Do I fear my children were somehow warped by this? Not a bit. They seem already to have better commonsense, more patience and more humanity than many of the folks now ringing their hands about the sinners in America.
Do I worry that by being exposed to homosexuality, my children will decide to become homosexuals? No, because I know homosexuality is more complex than that. As far as the best research shows, it may be a genetic disposition, an unavoidable state in most homosexuals. I find few rational adults who truly believe that homosexuals choose to live in the embarrassment and fear and alienation because they want to. It is an absurd argument, one countered by physicians and psychiatrists and scientists across the globe.
In her spare time, my sister also volunteers with the Special Olympics and makes a few dollars in the evenings running the scoreboard for local softball leagues. She was a spectacular athlete until she broke her leg in a slide 10 years ago, had trouble healing and was diagnosed with rheumatoid arthritis, a disease that has left her more and more debilitated. And more in need of loving care.
Her partner, now her wife, is another gentle woman who has been caring for her the past few years. We’ve watched them settle into what appears to be a comfortable domestic life, as secure and ideal as most I see these days. I would guess they will last together a good while. Long marriages are the norm in my family, and I suppose my sister has the same inclinations.
My mother is thankful, for she worried about my sister being alone, as any mother does. In fact, because we could find no local minister to marry them, my mother handled the rites. She was quite good, in fact. During the reception, she joked with other gay couples in attendance, announcing that, for a small fee, she would marry them, too.
I am sure this sounds appalling to readers afraid of the idea of gay marriage. I’m sure it sounds odd, even perverse. But what I want these readers to realize is that, in the end, my sister’s marriage is nothing to fear.
I know the arguments well: “We must, as a nation, protect the sanctity of traditional marriages”? and all that.
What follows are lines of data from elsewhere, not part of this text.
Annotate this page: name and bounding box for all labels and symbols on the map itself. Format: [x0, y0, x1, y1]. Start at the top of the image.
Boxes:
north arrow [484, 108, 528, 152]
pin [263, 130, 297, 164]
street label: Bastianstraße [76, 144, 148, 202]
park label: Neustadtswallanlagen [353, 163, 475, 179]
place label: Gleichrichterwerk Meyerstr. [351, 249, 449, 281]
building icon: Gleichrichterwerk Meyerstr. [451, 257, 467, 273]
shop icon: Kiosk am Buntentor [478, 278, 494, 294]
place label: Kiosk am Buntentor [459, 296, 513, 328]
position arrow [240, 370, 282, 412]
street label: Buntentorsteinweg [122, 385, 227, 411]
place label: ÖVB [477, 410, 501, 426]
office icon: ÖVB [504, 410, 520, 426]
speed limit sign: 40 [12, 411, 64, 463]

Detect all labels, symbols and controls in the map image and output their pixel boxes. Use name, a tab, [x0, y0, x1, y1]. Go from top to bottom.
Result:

I’ve heard the platitudes before: “Don’t take it personal. No one is against your sister, per say, just against her ‘choices.'”?
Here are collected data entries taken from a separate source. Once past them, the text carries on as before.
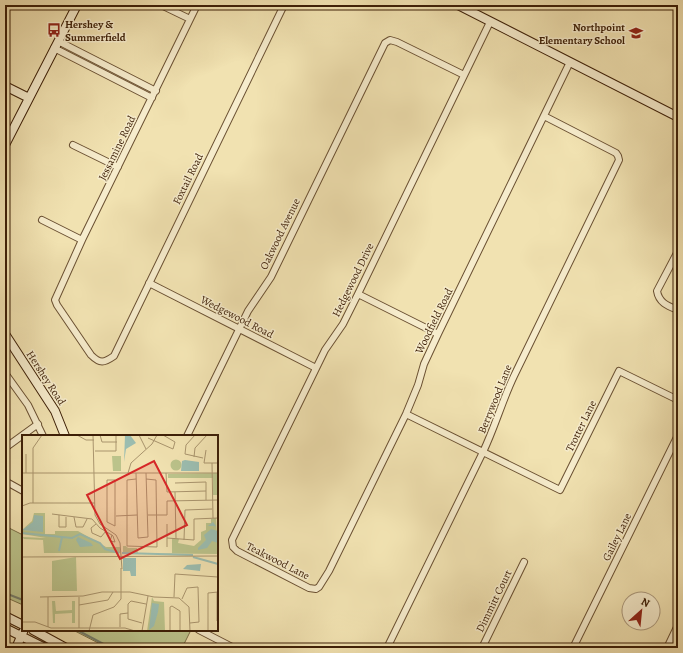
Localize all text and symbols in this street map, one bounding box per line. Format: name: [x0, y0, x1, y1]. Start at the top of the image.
place label: Hershey & Summerfield: [65, 17, 126, 45]
place label: Northpoint Elementary School: [539, 20, 625, 48]
bus stop icon: Hershey & Summerfield: [46, 22, 62, 38]
school or university icon: Northpoint Elementary School: [628, 25, 644, 41]
street label: Jessamine Road: [95, 113, 139, 183]
street label: Foxtail Road: [169, 151, 207, 207]
street label: Oakwood Avenue: [256, 196, 304, 272]
street label: Hedgewood Drive: [329, 240, 377, 320]
street label: Woodfield Road: [411, 286, 456, 357]
street label: Wedgewood Road: [197, 292, 276, 342]
street label: Hershey Road: [23, 348, 69, 408]
street label: Berrywood Lane: [474, 362, 516, 436]
street label: Trotter Lane: [562, 398, 600, 454]
inset map: [22, 435, 218, 631]
street label: Gailey Lane: [599, 510, 635, 564]
street label: Teakwood Lane: [244, 539, 312, 583]
street label: Dimmitt Court: [472, 567, 516, 635]
north arrow: [621, 591, 661, 631]
text: N: [638, 594, 652, 611]

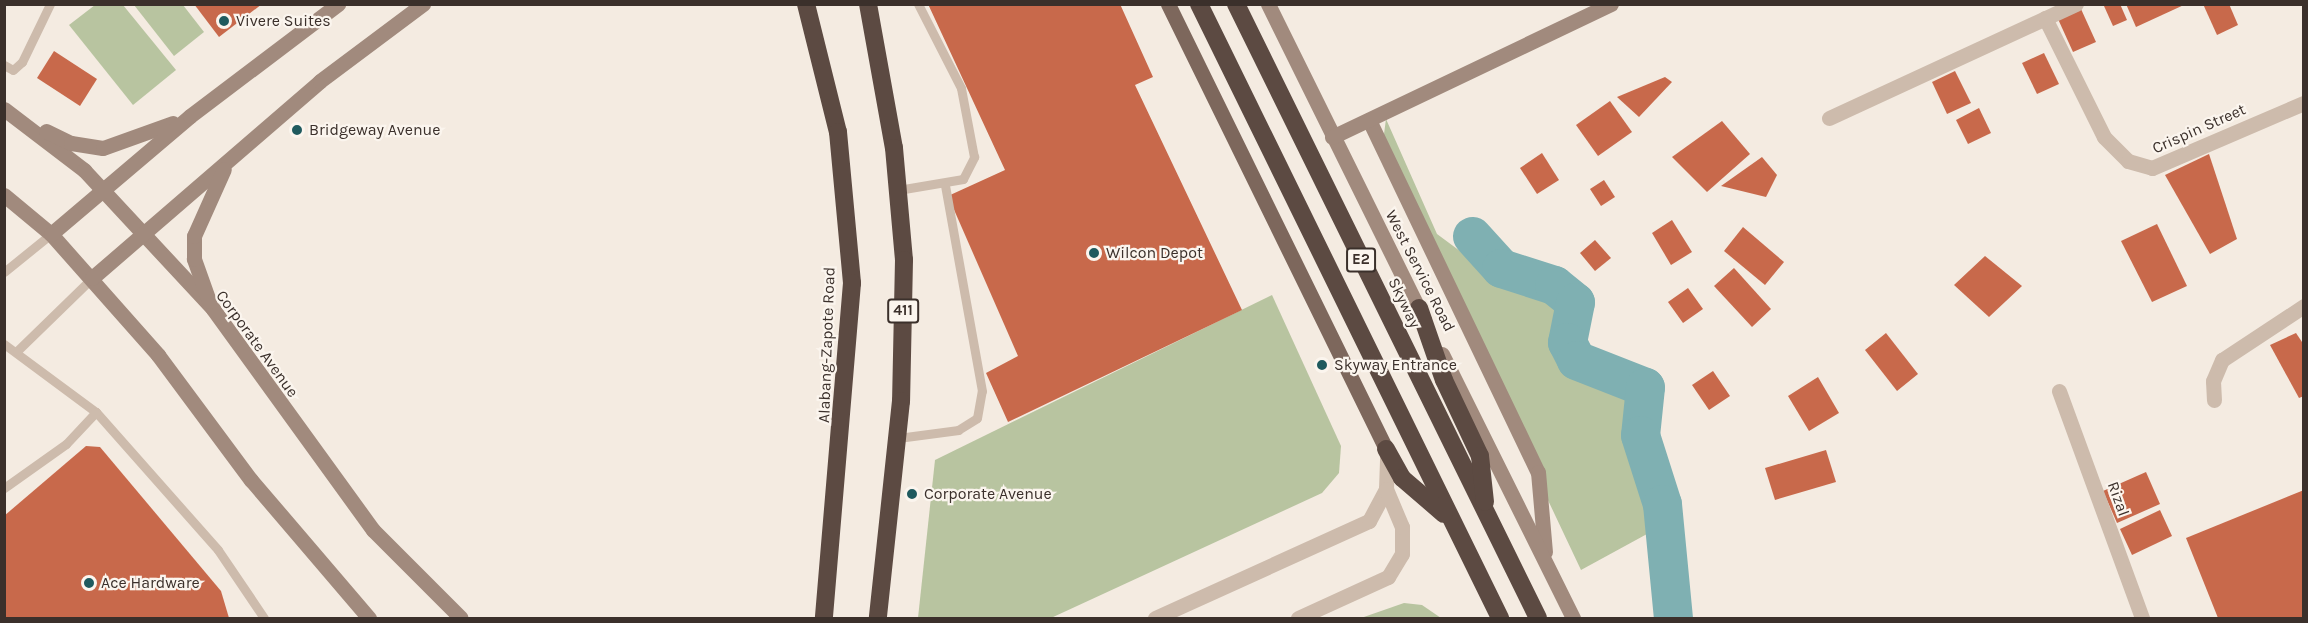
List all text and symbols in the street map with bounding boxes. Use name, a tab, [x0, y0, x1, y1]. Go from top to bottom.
place label: Vivere Suites	[236, 11, 331, 31]
marker: Vivere Suites	[217, 14, 231, 28]
street label: Crispin Street	[2149, 100, 2249, 158]
place label: Bridgeway Avenue	[309, 120, 441, 140]
marker: Bridgeway Avenue	[290, 123, 304, 137]
street label: West Service Road	[1381, 207, 1459, 335]
place label: Wilcon Depot	[1106, 243, 1203, 263]
marker: Wilcon Depot	[1087, 246, 1101, 260]
road number: E2	[1346, 248, 1376, 272]
street label: Alabang-Zapote Road	[815, 267, 839, 423]
street label: Skyway	[1384, 275, 1424, 331]
street label: Corporate Avenue	[212, 287, 302, 401]
road number: 411	[886, 299, 920, 323]
place label: Skyway Entrance	[1334, 355, 1457, 375]
marker: Skyway Entrance	[1315, 358, 1329, 372]
street label: Rizal	[2103, 479, 2133, 519]
place label: Corporate Avenue	[924, 484, 1052, 504]
marker: Corporate Avenue	[905, 487, 919, 501]
place label: Ace Hardware	[101, 573, 200, 593]
marker: Ace Hardware	[82, 576, 96, 590]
The truth is, I don’t think many people opposed to gay marriage truly really want to deny my sister this sacred institution. What they would like is for my sister to renounce her homosexuality and marry a man. And I’m sure this crossed her mind many times during the past 20 years since she accepted that she was gay. In fact, I know she tried to have relationships with men. And tried abstinence and therapy and beat herself half to death with guilt and shame, trying hard to escape what she eventually came to accept.
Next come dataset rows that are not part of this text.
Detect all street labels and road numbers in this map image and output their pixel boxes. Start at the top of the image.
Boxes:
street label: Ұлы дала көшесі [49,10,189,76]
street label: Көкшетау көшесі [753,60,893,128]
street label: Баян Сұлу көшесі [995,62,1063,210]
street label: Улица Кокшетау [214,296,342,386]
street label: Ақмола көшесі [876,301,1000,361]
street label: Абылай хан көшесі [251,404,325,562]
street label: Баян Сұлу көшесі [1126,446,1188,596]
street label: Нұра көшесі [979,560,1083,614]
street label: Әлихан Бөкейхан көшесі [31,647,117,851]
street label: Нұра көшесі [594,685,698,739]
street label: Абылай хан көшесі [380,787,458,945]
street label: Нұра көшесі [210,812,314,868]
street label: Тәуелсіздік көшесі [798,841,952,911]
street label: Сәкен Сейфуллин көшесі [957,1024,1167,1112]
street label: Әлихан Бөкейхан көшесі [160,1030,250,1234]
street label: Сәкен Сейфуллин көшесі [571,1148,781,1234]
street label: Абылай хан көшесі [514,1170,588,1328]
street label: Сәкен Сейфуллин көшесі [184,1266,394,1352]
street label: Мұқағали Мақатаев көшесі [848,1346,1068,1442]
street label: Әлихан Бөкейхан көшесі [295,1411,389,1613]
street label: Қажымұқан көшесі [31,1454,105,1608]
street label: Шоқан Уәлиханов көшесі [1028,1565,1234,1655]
But now she is a grown up, a woman of 40, and she wanted to get married, and I can’t see why this should be anybody’s business.
Those against gay marriage may end up pushing through a constitutional amendment, but it will be a foolish one, one doomed to be repealed eventually when this bigotry fades away, and kinder minds and saner hearts prevail again — when folks afraid of homosexuality realize that the world is a large and baffling place, full of variety and mystery and things we may not like, but must learn to tolerate, even love, and certainly try to understand.